Anti–TNF therapy is effective in patients with ankylosing spondylitis and psoriatic arthritis at 4 months, and becomes progressively more effective during the next 3 years, with a drug retention rate of approximately 60%, according to findings published in the Journal of Clinical Rheumatology.
“This study is one of a few Asian registries of patients with [spondyloarthritis] who were treated with TNF inhibitors after inadequate response or intolerance to [conventional synthetic disease-modifying antirheumatic drugs],” Praveena Chiowchanwisawakit, MD, of Siriraj Hospital, at Mahidol University, Bangkok, told Healio Rheumatology. “This is the first report from Thailand.”
To determine the long-term effectiveness and safety of first TNF inhibitor therapy in patients with spondyloarthritis, and to find predictors of drug discontinuation, the researchers collected data on 97 patients with ankylosing spondylitis (AS) and 41 with psoriatic arthritis (PsA) from the Rheumatic Disease Prior Authorization System in Thailand. All of the selected patients had been prescribed the first TNF inhibitor treatment between December 2009 and October 2014.
Anti–TNF therapy is effective in patients with ankylosing spondylitis and psoriatic arthritis at 4 months, and becomes progressively more effective during the next 3 years, according to researchers.
The researchers analyzed clinical data, including the Bath Ankylosing Spondylitis Disease Activity Index (BASDAI) at baseline and at 4-month and 3-year follow-up.

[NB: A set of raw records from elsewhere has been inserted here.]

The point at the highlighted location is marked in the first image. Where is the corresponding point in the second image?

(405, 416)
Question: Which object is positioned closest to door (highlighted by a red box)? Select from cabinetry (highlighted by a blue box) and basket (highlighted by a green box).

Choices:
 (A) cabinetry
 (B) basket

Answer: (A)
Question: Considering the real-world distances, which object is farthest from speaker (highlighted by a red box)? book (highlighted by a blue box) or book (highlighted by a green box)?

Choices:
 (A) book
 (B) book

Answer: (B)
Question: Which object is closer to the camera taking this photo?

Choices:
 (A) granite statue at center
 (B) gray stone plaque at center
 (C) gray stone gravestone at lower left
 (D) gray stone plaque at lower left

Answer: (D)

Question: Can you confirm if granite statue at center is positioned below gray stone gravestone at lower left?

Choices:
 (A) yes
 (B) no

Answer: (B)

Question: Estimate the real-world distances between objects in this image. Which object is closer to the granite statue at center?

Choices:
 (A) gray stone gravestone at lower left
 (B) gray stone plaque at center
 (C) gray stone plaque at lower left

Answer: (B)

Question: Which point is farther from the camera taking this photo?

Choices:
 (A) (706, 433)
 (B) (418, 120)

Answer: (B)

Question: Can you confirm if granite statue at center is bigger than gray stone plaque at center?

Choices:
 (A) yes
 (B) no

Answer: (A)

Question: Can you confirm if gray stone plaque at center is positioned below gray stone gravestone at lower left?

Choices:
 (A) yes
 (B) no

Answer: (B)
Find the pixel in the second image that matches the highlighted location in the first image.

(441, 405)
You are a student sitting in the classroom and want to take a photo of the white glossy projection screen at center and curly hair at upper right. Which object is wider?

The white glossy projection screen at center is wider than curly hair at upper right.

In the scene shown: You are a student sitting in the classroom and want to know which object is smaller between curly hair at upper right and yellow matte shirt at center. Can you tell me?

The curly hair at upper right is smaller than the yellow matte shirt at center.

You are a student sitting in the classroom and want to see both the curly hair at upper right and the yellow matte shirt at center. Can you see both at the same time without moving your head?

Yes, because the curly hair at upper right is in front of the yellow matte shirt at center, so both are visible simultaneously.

Factors associated with drug discontinuation were determined using the Cox proportional hazards model.
According to the researchers, the effectiveness of anti-TNF inhibitor treatment, as defined as a 50% decrease in BASDAI from baseline, among patients with AS was 55% at 4 months and 75% at 3 years. For patients with PsA, treatment effectiveness was 59% at 4 months and 96% at 3 years. In addition, among patients with PsA with peripheral arthritis, 50% improved joint count was reported in 61.8% of patients after 4 months, and 100% after 3 years. Treatment continuation rates after 3 years were 63% among patients with AS and 56% for those with PsA.
Among patients with AS, predictors of a good response leading to drug discontinuation were baseline patient global assessment (PGA) 3 to 6 out of 10 (HR = 6.3; 95% CI, 1.3-31.4) the use of leflunomide (HR = 6.; 95% CI, 1.27-28.24) and infliximab (Remicade, Janssen) use (HR = 4.8; 95% CI, 1.0-22.5). The most common cause of discontinuation of the first TNF inhibitor was good response, with 38.5%; followed by toxicity, with 28.2%; nonadherence, with 20.5%; and lack of effectiveness, with 12.8%.
“The effectiveness of TNF inhibitor in patients with AS and PsA was high at 4 months of treatment and progressively increased over 3 years,” Chiowchanwisawakit said. “The retention rate of TNF inhibitor was approximately 60%. The two major reasons for withdrawal of TNF inhibitor were good clinical responses and adverse events from these agents. Infections leading to discontinuation of TNF inhibitor accounted for greater than 50% of total adverse events reported in our patients. Therefore, physicians should be aware of infections during TNF inhibitor treatment.”
According to Chiowchanwisawakit, leflunomide used alongside TNF inhibitor treatment could improve the patient’s response to the therapy.
“For the first TNF inhibitor discontinuation because of a good response in patients with AS, the associated factors were baseline PGA of 3 to 6/10 relative to PGA of greater than 6/10, leflunomide use and infliximab use,” she said. “Therefore, continuing leflunomide use together with TNF inhibitor might help improve the response to TNF inhibitor that eventually leads to discontinuation of these agents in patients with a good response in our cohort.” – by Jason Laday
Disclosure: The researchers report no relevant financial disclosures.